Supplied records START
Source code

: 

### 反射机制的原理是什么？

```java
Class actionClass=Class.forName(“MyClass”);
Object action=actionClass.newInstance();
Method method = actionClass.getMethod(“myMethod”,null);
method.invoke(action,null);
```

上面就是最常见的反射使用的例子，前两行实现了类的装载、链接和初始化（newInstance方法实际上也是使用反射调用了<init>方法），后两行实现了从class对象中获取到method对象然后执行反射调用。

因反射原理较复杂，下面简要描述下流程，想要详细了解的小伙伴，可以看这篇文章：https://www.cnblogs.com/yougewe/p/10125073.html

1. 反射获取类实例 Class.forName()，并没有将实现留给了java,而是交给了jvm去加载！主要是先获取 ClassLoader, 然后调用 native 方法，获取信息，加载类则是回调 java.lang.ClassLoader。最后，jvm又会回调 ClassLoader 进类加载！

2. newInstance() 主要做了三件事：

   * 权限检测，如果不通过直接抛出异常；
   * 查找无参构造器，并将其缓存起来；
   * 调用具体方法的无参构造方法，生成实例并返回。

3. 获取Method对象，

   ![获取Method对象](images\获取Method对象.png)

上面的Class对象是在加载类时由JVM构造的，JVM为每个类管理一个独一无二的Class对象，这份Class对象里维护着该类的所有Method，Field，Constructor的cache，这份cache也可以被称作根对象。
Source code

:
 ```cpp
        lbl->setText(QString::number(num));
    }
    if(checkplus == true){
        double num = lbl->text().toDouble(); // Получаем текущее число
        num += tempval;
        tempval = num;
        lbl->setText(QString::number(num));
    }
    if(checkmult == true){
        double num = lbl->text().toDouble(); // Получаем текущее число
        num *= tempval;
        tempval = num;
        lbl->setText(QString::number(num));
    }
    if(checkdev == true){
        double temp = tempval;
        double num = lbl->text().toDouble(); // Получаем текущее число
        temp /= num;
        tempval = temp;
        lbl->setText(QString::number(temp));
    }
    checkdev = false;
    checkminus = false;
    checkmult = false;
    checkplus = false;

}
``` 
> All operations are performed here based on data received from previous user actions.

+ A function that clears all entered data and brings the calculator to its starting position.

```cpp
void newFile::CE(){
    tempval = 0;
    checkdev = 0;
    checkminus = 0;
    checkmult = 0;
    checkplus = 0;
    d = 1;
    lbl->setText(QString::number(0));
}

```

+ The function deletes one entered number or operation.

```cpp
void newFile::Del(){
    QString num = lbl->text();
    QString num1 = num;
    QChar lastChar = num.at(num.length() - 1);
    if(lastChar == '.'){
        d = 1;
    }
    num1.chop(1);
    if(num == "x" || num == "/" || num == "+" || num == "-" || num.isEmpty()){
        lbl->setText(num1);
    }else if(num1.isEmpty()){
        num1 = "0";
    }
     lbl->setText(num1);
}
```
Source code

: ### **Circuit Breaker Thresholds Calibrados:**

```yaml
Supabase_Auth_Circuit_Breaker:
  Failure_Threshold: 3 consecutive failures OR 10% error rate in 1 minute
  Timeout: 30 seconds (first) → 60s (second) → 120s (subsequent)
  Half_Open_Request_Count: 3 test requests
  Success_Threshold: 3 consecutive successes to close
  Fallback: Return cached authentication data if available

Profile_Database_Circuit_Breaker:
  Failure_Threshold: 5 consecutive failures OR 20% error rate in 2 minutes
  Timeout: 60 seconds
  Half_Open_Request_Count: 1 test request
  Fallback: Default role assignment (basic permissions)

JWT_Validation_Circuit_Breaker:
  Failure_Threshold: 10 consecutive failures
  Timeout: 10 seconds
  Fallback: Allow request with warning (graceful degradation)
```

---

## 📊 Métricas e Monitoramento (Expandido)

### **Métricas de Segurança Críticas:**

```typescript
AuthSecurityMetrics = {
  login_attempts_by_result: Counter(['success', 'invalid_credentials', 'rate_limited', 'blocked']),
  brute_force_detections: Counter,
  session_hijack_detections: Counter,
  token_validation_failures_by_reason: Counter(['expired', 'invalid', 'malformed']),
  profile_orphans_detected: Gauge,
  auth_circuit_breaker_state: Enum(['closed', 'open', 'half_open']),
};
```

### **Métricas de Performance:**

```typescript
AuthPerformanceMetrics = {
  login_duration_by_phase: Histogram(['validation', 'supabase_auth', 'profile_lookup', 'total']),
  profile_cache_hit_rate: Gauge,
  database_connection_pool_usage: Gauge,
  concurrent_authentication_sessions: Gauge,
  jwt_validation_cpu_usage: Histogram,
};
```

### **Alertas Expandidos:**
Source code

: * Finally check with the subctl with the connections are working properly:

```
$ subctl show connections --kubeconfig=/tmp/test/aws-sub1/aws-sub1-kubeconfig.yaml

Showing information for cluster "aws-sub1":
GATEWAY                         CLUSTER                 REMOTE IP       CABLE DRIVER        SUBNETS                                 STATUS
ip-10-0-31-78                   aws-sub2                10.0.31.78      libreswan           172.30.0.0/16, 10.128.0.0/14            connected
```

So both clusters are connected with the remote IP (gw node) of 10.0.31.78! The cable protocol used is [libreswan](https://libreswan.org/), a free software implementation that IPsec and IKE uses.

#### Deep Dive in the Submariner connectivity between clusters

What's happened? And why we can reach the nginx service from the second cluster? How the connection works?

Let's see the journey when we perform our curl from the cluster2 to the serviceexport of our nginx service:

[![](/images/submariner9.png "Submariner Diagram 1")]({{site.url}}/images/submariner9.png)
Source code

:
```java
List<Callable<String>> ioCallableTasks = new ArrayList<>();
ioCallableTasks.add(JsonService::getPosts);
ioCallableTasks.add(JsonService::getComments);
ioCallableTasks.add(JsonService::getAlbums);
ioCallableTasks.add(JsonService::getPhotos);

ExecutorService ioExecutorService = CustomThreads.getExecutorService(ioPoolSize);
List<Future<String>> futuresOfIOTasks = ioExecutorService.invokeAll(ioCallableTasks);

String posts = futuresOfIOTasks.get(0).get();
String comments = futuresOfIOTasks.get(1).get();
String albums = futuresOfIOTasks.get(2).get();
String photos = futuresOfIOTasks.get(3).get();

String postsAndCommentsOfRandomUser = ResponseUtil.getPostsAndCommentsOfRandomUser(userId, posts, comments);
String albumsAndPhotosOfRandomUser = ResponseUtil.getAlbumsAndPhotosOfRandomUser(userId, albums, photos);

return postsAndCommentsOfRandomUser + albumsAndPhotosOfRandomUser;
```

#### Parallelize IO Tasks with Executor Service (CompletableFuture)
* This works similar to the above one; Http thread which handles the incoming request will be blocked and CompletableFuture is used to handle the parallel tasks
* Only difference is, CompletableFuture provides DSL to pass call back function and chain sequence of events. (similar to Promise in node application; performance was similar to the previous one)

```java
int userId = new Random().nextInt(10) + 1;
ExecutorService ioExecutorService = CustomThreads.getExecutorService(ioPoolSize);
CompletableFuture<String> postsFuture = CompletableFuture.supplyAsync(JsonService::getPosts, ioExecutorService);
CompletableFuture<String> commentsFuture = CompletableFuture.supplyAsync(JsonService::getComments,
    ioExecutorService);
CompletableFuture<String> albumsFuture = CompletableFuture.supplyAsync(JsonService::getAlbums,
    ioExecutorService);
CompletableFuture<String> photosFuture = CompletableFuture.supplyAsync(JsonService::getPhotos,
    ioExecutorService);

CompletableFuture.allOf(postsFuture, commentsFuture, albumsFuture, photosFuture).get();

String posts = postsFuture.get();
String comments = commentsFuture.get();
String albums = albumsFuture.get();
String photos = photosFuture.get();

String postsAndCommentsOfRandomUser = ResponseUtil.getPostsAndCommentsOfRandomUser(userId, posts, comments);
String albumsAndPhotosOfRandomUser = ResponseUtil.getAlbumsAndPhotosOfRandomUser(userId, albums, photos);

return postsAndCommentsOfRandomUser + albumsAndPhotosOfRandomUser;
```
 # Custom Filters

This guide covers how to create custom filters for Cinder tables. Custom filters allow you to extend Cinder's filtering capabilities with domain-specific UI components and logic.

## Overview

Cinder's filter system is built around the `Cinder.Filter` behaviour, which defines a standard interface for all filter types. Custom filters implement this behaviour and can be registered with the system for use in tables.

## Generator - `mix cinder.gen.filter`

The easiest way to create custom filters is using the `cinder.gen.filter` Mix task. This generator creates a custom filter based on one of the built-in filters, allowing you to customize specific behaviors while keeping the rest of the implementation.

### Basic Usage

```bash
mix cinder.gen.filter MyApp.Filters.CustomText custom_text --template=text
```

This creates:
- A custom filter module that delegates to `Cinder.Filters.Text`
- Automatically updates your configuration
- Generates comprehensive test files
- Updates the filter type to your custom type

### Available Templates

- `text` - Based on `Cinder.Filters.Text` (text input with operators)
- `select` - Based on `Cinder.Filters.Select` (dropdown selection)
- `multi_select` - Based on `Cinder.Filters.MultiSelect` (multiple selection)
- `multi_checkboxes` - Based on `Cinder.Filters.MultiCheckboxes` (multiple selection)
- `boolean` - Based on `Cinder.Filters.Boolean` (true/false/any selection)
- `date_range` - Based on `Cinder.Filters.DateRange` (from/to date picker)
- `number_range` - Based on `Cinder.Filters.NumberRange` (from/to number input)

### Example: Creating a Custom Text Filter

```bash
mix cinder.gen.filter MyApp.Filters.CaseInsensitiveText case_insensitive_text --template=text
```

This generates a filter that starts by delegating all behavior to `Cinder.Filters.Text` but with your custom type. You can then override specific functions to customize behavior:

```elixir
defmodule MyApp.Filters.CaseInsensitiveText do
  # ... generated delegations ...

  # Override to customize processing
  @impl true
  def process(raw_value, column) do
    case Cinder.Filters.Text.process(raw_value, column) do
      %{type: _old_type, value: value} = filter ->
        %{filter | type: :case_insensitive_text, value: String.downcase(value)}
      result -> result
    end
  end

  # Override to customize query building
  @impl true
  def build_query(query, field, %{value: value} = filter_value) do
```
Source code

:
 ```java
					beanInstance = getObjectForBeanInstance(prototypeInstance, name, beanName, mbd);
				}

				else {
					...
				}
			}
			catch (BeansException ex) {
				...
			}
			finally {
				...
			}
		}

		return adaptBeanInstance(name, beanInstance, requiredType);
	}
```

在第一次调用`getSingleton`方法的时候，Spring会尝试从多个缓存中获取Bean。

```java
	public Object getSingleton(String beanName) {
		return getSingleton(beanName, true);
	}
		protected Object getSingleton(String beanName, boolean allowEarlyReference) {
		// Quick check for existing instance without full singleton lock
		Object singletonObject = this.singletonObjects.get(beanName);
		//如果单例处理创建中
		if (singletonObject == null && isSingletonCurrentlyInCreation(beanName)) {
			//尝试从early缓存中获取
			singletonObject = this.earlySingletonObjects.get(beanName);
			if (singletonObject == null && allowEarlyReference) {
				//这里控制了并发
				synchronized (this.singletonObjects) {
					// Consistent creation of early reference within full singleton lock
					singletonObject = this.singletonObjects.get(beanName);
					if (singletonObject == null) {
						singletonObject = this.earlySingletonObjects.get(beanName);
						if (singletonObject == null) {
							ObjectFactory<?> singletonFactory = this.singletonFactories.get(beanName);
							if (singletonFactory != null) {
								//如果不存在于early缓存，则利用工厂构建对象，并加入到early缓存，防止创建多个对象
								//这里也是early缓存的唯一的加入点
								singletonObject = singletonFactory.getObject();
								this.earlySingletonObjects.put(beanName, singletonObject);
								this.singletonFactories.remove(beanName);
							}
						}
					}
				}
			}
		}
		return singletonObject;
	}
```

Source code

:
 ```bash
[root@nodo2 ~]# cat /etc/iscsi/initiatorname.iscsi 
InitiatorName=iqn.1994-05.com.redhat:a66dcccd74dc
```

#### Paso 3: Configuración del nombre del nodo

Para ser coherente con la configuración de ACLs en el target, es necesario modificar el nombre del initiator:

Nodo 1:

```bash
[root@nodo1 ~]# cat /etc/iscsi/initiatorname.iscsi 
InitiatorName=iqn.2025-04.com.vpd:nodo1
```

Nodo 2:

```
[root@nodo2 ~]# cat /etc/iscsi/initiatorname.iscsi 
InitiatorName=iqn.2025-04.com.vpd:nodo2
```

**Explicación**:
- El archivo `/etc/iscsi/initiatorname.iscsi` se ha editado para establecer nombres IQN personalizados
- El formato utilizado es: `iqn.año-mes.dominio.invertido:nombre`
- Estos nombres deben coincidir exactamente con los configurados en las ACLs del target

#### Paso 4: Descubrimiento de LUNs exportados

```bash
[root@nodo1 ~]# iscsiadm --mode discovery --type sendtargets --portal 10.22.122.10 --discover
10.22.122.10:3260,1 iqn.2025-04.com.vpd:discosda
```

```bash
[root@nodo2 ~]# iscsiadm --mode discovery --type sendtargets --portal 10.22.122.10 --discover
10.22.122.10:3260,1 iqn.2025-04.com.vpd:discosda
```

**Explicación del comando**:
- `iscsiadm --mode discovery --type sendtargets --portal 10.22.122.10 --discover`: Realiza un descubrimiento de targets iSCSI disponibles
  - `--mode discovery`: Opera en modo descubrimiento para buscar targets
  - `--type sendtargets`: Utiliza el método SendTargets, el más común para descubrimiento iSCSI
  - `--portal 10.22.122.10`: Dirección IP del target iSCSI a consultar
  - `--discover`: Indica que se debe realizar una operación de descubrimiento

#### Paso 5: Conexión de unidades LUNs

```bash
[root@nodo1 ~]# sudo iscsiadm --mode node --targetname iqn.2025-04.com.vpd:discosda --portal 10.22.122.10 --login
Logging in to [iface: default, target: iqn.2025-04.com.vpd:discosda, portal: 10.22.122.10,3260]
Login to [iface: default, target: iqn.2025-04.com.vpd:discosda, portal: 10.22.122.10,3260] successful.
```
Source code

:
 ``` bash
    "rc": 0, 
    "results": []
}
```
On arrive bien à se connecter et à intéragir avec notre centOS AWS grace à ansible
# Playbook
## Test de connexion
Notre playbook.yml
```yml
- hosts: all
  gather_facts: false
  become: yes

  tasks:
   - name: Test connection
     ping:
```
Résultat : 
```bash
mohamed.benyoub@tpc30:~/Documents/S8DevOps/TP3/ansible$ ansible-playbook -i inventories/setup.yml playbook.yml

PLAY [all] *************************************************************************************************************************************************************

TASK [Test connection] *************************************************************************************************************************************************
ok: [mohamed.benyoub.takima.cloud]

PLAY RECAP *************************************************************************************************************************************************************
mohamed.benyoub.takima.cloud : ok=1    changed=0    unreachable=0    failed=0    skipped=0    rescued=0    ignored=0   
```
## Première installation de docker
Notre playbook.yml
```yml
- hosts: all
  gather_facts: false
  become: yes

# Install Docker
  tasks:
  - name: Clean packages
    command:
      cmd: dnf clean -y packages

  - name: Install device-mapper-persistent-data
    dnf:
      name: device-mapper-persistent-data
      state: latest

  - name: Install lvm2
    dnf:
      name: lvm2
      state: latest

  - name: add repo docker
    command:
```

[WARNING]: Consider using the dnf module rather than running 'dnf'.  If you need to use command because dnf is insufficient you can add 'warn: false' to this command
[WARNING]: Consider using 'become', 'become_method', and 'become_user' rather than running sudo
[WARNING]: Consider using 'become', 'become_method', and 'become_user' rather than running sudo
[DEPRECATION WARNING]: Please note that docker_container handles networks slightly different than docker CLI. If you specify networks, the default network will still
Supplied records END
> _Work to be completed_: Search the material above for lines containing the string "libreswan", then pull them out.

> _Your solution_:
ip-10-0-31-78                   aws-sub2                10.0.31.78      libreswan           172.30.0.0/16, 10.128.0.0/14            connected
So both clusters are connected with the remote IP (gw node) of 10.0.31.78! The cable protocol used is [libreswan](https://libreswan.org/), a free software implementation that IPsec and IKE uses.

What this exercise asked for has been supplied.